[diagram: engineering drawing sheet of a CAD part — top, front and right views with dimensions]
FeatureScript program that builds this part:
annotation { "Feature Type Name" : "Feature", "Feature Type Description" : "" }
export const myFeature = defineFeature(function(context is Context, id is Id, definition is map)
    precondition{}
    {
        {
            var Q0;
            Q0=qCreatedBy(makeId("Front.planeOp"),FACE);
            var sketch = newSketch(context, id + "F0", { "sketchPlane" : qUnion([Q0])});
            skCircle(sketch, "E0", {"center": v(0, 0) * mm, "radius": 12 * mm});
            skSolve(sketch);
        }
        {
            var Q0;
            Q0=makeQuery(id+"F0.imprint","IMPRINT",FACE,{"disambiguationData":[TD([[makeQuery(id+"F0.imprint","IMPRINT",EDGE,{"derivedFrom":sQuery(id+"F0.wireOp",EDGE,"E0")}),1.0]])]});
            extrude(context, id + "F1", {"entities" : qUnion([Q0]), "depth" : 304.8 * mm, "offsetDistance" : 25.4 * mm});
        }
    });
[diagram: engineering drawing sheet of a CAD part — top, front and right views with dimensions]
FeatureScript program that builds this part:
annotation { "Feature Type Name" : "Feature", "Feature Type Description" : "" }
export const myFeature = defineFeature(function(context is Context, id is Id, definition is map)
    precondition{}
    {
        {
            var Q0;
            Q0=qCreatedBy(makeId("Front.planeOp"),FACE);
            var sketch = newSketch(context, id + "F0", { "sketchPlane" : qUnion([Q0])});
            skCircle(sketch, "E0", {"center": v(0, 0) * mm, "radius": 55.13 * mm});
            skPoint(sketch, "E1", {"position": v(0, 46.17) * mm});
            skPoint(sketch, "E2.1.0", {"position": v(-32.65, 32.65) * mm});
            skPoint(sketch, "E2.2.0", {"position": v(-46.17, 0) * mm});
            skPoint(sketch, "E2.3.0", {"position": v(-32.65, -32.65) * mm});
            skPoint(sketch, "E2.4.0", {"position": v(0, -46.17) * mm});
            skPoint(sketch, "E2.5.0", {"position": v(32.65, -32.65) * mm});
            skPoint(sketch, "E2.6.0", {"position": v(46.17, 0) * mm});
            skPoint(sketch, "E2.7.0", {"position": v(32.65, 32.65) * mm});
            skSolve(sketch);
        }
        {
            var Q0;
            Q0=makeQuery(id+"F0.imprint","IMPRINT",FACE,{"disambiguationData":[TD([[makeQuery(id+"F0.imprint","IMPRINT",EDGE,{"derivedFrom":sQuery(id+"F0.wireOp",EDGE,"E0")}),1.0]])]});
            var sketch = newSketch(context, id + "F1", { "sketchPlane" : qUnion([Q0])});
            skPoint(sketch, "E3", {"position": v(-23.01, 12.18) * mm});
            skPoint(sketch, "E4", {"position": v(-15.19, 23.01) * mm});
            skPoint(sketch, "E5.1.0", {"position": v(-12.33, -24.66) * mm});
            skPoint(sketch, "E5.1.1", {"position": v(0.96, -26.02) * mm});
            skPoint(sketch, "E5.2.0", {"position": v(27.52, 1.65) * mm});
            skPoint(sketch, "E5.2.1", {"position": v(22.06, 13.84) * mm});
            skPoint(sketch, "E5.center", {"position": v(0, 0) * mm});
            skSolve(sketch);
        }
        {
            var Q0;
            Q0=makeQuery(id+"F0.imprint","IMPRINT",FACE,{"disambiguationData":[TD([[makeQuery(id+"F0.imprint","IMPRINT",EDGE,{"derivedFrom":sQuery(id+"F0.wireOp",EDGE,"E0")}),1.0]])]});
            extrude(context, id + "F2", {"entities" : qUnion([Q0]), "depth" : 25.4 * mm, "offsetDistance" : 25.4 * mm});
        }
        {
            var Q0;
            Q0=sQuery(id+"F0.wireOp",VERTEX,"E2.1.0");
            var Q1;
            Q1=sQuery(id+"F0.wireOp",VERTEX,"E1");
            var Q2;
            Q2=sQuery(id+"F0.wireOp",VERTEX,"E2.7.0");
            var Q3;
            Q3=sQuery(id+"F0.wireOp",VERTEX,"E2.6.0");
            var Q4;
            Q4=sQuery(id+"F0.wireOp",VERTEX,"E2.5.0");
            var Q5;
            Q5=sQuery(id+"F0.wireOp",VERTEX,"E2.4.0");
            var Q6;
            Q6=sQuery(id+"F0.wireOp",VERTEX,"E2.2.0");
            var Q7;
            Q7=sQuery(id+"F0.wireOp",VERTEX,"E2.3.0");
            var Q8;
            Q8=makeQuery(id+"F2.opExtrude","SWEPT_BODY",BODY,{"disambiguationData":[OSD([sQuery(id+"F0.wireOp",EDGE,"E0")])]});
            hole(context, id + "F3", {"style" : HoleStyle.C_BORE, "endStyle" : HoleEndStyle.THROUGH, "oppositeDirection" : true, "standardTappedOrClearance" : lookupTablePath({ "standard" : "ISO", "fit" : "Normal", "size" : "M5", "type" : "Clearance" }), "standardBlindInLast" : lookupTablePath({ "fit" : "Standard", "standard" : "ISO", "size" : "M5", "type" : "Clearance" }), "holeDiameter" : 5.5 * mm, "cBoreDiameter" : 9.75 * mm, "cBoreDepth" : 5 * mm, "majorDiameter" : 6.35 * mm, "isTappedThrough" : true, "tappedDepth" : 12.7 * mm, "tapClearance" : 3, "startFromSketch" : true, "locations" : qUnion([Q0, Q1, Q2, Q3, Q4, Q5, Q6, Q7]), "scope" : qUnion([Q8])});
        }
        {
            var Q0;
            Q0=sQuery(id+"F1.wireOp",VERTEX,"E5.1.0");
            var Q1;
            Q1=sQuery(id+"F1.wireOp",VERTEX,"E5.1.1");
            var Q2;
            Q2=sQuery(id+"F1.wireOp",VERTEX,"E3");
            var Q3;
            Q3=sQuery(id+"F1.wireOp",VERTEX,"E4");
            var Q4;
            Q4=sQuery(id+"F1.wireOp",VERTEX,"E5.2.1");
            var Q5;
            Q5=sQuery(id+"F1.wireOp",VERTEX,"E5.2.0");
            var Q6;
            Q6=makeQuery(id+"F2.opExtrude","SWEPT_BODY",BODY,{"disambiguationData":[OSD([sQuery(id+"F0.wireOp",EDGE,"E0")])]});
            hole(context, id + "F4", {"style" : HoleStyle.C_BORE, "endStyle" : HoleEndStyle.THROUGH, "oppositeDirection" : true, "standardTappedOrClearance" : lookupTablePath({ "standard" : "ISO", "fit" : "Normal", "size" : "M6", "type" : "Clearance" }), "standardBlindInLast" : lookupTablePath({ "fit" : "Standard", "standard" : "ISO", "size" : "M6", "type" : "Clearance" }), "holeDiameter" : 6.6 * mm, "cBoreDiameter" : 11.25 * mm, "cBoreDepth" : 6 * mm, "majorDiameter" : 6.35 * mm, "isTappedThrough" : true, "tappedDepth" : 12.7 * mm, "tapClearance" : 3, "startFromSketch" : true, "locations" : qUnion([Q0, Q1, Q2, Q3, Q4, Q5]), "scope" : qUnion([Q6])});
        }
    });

==================================================

▶ _WHAT THE TASK ASKS_
Update the material above by replacing every "myFeature" with "buildPart". Leave everything else unchanged.

▶ _TASK RESULT_
[diagram: engineering drawing sheet of a CAD part — top, front and right views with dimensions]
FeatureScript program that builds this part:
annotation { "Feature Type Name" : "Feature", "Feature Type Description" : "" }
export const buildPart = defineFeature(function(context is Context, id is Id, definition is map)
    precondition{}
    {
        {
            var Q0;
            Q0=qCreatedBy(makeId("Front.planeOp"),FACE);
            var sketch = newSketch(context, id + "F0", { "sketchPlane" : qUnion([Q0])});
            skCircle(sketch, "E0", {"center": v(0, 0) * mm, "radius": 12 * mm});
            skSolve(sketch);
        }
        {
            var Q0;
            Q0=makeQuery(id+"F0.imprint","IMPRINT",FACE,{"disambiguationData":[TD([[makeQuery(id+"F0.imprint","IMPRINT",EDGE,{"derivedFrom":sQuery(id+"F0.wireOp",EDGE,"E0")}),1.0]])]});
            extrude(context, id + "F1", {"entities" : qUnion([Q0]), "depth" : 304.8 * mm, "offsetDistance" : 25.4 * mm});
        }
    });
[diagram: engineering drawing sheet of a CAD part — top, front and right views with dimensions]
FeatureScript program that builds this part:
annotation { "Feature Type Name" : "Feature", "Feature Type Description" : "" }
export const buildPart = defineFeature(function(context is Context, id is Id, definition is map)
    precondition{}
    {
        {
            var Q0;
            Q0=qCreatedBy(makeId("Front.planeOp"),FACE);
            var sketch = newSketch(context, id + "F0", { "sketchPlane" : qUnion([Q0])});
            skCircle(sketch, "E0", {"center": v(0, 0) * mm, "radius": 55.13 * mm});
            skPoint(sketch, "E1", {"position": v(0, 46.17) * mm});
            skPoint(sketch, "E2.1.0", {"position": v(-32.65, 32.65) * mm});
            skPoint(sketch, "E2.2.0", {"position": v(-46.17, 0) * mm});
            skPoint(sketch, "E2.3.0", {"position": v(-32.65, -32.65) * mm});
            skPoint(sketch, "E2.4.0", {"position": v(0, -46.17) * mm});
            skPoint(sketch, "E2.5.0", {"position": v(32.65, -32.65) * mm});
            skPoint(sketch, "E2.6.0", {"position": v(46.17, 0) * mm});
            skPoint(sketch, "E2.7.0", {"position": v(32.65, 32.65) * mm});
            skSolve(sketch);
        }
        {
            var Q0;
            Q0=makeQuery(id+"F0.imprint","IMPRINT",FACE,{"disambiguationData":[TD([[makeQuery(id+"F0.imprint","IMPRINT",EDGE,{"derivedFrom":sQuery(id+"F0.wireOp",EDGE,"E0")}),1.0]])]});
            var sketch = newSketch(context, id + "F1", { "sketchPlane" : qUnion([Q0])});
            skPoint(sketch, "E3", {"position": v(-23.01, 12.18) * mm});
            skPoint(sketch, "E4", {"position": v(-15.19, 23.01) * mm});
            skPoint(sketch, "E5.1.0", {"position": v(-12.33, -24.66) * mm});
            skPoint(sketch, "E5.1.1", {"position": v(0.96, -26.02) * mm});
            skPoint(sketch, "E5.2.0", {"position": v(27.52, 1.65) * mm});
            skPoint(sketch, "E5.2.1", {"position": v(22.06, 13.84) * mm});
            skPoint(sketch, "E5.center", {"position": v(0, 0) * mm});
            skSolve(sketch);
        }
        {
            var Q0;
            Q0=makeQuery(id+"F0.imprint","IMPRINT",FACE,{"disambiguationData":[TD([[makeQuery(id+"F0.imprint","IMPRINT",EDGE,{"derivedFrom":sQuery(id+"F0.wireOp",EDGE,"E0")}),1.0]])]});
            extrude(context, id + "F2", {"entities" : qUnion([Q0]), "depth" : 25.4 * mm, "offsetDistance" : 25.4 * mm});
        }
        {
            var Q0;
            Q0=sQuery(id+"F0.wireOp",VERTEX,"E2.1.0");
            var Q1;
            Q1=sQuery(id+"F0.wireOp",VERTEX,"E1");
            var Q2;
            Q2=sQuery(id+"F0.wireOp",VERTEX,"E2.7.0");
            var Q3;
            Q3=sQuery(id+"F0.wireOp",VERTEX,"E2.6.0");
            var Q4;
            Q4=sQuery(id+"F0.wireOp",VERTEX,"E2.5.0");
            var Q5;
            Q5=sQuery(id+"F0.wireOp",VERTEX,"E2.4.0");
            var Q6;
            Q6=sQuery(id+"F0.wireOp",VERTEX,"E2.2.0");
            var Q7;
            Q7=sQuery(id+"F0.wireOp",VERTEX,"E2.3.0");
            var Q8;
            Q8=makeQuery(id+"F2.opExtrude","SWEPT_BODY",BODY,{"disambiguationData":[OSD([sQuery(id+"F0.wireOp",EDGE,"E0")])]});
            hole(context, id + "F3", {"style" : HoleStyle.C_BORE, "endStyle" : HoleEndStyle.THROUGH, "oppositeDirection" : true, "standardTappedOrClearance" : lookupTablePath({ "standard" : "ISO", "fit" : "Normal", "size" : "M5", "type" : "Clearance" }), "standardBlindInLast" : lookupTablePath({ "fit" : "Standard", "standard" : "ISO", "size" : "M5", "type" : "Clearance" }), "holeDiameter" : 5.5 * mm, "cBoreDiameter" : 9.75 * mm, "cBoreDepth" : 5 * mm, "majorDiameter" : 6.35 * mm, "isTappedThrough" : true, "tappedDepth" : 12.7 * mm, "tapClearance" : 3, "startFromSketch" : true, "locations" : qUnion([Q0, Q1, Q2, Q3, Q4, Q5, Q6, Q7]), "scope" : qUnion([Q8])});
        }
        {
            var Q0;
            Q0=sQuery(id+"F1.wireOp",VERTEX,"E5.1.0");
            var Q1;
            Q1=sQuery(id+"F1.wireOp",VERTEX,"E5.1.1");
            var Q2;
            Q2=sQuery(id+"F1.wireOp",VERTEX,"E3");
            var Q3;
            Q3=sQuery(id+"F1.wireOp",VERTEX,"E4");
            var Q4;
            Q4=sQuery(id+"F1.wireOp",VERTEX,"E5.2.1");
            var Q5;
            Q5=sQuery(id+"F1.wireOp",VERTEX,"E5.2.0");
            var Q6;
            Q6=makeQuery(id+"F2.opExtrude","SWEPT_BODY",BODY,{"disambiguationData":[OSD([sQuery(id+"F0.wireOp",EDGE,"E0")])]});
            hole(context, id + "F4", {"style" : HoleStyle.C_BORE, "endStyle" : HoleEndStyle.THROUGH, "oppositeDirection" : true, "standardTappedOrClearance" : lookupTablePath({ "standard" : "ISO", "fit" : "Normal", "size" : "M6", "type" : "Clearance" }), "standardBlindInLast" : lookupTablePath({ "fit" : "Standard", "standard" : "ISO", "size" : "M6", "type" : "Clearance" }), "holeDiameter" : 6.6 * mm, "cBoreDiameter" : 11.25 * mm, "cBoreDepth" : 6 * mm, "majorDiameter" : 6.35 * mm, "isTappedThrough" : true, "tappedDepth" : 12.7 * mm, "tapClearance" : 3, "startFromSketch" : true, "locations" : qUnion([Q0, Q1, Q2, Q3, Q4, Q5]), "scope" : qUnion([Q6])});
        }
    });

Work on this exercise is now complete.